Ross explained a private-sector infrastructure bank scheme of $1 trillion to create 1 million infrastructure jobs—not ultimately workable, but nonetheless clearly presented to back up Trump’s linkage of Glass-Steagall and “credit for small businesses” in the Charlotte speech. Then questioned by Maria Bartiromo on the “21st Century Glass-Steagall,” Ross said,

“Well, the banks. It isn’t so much that they’re too big. It’s that they’re too complex. Too complex and too complicated internally.... You have to know ... every kind of obscure, complicated product in the derivative markets. That’s an awful big menu for anybody to absorb. We think it might be better for the banks to stick to lending, and instead of making more restrictions on lending, make it easier for them to make loans.”

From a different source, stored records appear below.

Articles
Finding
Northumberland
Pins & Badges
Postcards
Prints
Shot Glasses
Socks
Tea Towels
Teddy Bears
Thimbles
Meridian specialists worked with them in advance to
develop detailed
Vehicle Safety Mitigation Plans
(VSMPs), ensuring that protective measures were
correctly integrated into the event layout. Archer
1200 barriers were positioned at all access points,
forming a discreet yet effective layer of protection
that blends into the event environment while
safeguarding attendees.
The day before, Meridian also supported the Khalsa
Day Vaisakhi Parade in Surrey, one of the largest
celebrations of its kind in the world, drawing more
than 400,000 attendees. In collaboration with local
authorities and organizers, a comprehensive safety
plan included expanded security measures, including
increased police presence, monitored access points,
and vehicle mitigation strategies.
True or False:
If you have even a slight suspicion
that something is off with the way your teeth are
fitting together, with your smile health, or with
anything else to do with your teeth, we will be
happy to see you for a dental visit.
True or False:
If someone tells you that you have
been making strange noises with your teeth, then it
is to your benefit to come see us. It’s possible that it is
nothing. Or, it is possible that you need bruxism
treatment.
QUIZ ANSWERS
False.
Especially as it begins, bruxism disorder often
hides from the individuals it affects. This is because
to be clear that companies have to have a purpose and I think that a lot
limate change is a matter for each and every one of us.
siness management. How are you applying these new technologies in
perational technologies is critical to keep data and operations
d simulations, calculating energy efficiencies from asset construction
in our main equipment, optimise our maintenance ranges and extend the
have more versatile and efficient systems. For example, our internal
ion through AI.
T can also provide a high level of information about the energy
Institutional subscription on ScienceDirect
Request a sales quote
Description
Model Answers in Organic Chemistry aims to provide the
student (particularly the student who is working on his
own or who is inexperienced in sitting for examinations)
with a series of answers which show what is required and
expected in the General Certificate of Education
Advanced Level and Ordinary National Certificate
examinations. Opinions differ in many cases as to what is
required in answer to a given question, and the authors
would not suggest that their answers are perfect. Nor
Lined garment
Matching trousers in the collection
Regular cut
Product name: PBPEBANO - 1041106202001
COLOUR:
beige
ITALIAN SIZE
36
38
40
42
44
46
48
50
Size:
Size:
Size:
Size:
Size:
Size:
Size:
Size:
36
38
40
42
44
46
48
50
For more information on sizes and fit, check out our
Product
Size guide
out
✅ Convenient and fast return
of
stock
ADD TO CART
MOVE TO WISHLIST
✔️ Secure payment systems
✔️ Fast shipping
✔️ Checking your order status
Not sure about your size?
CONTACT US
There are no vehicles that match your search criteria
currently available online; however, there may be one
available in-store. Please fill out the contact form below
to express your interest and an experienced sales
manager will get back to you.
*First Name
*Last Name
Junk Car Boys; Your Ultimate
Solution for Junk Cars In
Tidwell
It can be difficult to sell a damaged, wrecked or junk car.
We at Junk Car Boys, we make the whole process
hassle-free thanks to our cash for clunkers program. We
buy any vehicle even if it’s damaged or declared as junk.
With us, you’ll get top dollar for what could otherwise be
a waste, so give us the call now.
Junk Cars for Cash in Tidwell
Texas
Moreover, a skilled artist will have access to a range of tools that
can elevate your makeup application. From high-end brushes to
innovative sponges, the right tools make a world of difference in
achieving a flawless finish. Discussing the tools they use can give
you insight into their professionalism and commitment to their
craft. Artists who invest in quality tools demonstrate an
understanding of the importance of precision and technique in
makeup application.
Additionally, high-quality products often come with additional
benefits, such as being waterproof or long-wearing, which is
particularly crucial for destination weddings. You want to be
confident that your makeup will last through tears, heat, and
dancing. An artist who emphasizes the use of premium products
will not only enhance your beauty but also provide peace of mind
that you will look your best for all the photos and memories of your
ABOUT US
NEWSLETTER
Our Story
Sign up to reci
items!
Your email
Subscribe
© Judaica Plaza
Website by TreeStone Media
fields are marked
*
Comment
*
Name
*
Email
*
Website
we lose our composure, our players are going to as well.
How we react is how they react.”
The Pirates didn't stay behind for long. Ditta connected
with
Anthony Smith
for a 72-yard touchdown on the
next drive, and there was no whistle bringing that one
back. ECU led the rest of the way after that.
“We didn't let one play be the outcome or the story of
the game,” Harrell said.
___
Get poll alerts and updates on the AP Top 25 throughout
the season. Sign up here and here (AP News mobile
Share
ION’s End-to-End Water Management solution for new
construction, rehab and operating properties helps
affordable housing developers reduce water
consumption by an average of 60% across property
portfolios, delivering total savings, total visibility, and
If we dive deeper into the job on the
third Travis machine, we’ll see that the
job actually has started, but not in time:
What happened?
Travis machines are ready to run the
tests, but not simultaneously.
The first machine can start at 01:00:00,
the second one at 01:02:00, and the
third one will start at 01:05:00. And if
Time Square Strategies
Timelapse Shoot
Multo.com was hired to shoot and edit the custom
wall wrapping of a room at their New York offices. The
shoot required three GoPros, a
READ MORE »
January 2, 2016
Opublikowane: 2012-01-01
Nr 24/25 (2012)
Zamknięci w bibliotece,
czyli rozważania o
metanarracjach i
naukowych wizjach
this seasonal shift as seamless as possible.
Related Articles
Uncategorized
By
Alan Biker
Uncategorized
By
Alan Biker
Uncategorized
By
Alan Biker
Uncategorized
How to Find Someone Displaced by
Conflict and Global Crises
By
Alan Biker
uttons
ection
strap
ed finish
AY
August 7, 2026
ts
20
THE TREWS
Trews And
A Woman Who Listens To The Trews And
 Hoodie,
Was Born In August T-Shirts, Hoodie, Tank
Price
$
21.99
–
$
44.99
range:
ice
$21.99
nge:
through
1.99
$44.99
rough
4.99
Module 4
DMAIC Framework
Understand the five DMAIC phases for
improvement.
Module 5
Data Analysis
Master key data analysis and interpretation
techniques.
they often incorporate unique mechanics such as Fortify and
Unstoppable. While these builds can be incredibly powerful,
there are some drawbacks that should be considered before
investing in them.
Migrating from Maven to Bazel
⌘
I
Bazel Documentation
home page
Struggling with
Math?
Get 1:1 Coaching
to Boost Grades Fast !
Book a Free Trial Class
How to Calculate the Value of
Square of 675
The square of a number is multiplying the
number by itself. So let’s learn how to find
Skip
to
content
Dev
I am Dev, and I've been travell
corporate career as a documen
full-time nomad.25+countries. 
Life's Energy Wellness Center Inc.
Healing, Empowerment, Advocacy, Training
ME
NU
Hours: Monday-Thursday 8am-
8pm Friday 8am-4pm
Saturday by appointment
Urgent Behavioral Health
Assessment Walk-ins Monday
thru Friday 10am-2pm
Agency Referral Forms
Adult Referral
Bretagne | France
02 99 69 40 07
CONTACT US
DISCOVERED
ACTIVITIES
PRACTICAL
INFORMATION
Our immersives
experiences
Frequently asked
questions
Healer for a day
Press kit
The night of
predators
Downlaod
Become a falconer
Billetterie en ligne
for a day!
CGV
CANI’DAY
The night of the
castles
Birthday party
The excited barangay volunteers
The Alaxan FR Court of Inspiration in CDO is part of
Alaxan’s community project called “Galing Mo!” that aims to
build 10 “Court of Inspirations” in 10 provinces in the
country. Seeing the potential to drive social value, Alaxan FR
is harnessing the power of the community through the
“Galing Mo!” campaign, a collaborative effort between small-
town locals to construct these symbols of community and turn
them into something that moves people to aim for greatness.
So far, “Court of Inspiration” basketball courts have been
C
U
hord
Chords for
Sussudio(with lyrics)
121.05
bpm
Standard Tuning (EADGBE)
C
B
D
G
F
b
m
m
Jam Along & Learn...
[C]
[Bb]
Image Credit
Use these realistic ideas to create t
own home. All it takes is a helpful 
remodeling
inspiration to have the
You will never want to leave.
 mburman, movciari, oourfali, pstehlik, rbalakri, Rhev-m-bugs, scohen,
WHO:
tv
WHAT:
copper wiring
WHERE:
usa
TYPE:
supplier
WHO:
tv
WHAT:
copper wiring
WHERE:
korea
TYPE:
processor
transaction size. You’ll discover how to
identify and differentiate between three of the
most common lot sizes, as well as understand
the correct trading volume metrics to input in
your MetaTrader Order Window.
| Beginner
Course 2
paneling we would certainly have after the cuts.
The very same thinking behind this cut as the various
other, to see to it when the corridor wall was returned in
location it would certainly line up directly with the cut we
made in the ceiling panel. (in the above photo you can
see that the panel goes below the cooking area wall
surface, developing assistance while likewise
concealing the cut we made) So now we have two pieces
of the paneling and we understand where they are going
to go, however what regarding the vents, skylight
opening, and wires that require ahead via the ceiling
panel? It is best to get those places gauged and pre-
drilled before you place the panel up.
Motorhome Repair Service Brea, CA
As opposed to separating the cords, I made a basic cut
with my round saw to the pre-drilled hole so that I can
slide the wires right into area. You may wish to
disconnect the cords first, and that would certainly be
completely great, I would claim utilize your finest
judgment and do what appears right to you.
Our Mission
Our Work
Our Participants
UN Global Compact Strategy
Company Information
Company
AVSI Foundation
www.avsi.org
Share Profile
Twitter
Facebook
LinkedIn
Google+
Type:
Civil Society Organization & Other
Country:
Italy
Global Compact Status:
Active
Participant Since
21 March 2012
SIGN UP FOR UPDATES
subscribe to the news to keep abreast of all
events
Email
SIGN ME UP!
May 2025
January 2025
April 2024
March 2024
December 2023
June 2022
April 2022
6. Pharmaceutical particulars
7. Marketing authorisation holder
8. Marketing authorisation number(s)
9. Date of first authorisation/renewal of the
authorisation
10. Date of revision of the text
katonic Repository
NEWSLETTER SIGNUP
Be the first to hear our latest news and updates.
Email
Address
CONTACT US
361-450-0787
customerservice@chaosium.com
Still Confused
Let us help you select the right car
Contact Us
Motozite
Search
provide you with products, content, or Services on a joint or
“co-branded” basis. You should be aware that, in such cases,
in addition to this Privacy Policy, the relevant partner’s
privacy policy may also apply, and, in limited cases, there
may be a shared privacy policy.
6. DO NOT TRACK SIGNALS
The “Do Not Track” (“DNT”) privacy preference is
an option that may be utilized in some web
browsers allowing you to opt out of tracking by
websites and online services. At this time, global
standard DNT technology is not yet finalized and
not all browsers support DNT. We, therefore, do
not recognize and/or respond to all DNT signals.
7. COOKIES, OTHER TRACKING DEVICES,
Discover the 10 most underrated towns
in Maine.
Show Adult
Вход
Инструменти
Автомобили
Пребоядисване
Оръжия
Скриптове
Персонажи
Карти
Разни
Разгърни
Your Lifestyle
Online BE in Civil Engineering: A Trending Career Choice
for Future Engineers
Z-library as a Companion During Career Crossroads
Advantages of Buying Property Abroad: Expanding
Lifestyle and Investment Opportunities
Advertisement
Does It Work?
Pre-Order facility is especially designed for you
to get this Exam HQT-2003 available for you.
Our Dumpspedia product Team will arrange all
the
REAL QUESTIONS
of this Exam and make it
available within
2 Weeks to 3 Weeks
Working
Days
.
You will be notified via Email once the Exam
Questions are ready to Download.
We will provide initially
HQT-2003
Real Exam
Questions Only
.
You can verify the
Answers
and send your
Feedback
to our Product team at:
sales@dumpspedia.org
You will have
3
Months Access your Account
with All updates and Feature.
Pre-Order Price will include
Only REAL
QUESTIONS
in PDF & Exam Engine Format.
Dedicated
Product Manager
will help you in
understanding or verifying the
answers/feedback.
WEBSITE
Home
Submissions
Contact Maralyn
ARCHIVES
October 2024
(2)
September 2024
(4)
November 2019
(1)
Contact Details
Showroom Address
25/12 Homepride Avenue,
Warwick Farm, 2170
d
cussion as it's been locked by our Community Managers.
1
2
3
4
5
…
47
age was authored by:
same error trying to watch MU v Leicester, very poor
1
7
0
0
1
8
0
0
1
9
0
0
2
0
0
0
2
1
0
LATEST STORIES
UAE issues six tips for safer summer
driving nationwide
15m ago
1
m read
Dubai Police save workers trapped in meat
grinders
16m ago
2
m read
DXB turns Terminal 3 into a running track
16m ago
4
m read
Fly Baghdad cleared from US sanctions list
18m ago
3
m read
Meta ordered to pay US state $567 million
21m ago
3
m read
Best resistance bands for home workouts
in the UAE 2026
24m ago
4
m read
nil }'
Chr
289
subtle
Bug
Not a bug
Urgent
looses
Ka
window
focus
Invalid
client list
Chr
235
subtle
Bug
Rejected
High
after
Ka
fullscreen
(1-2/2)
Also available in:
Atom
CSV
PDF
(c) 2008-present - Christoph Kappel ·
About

On Oct. 7, Ross and Peter Navarro, another Trump-panel advisor, were interviewed by Politico, attacking Hillary Clinton’s idea of what caused the 2008 crash, and calling for restoration of Glass-Steagall. This may have indicated a desire for Trump to have made this speech sooner; it may have taken an “urban policy” speech in a “Black Lives Matter” setting (Charlotte) to get him to do it seriously.

Navarro is a China-bashing U.C.-Irvine economics professor, author of Death by China and similar. A third member of Trump’s billionaire panel, former NuCor Steel CEO and now author Dan DiMicco, has also spoken out for Glass-Steagall, this past Summer.

Don’t rule out, that the manipulative Trump also called it the “21st-Century Glass-Steagall Act” in order to provoke his ferocious electoral foe, Sen. Elizabeth Warren.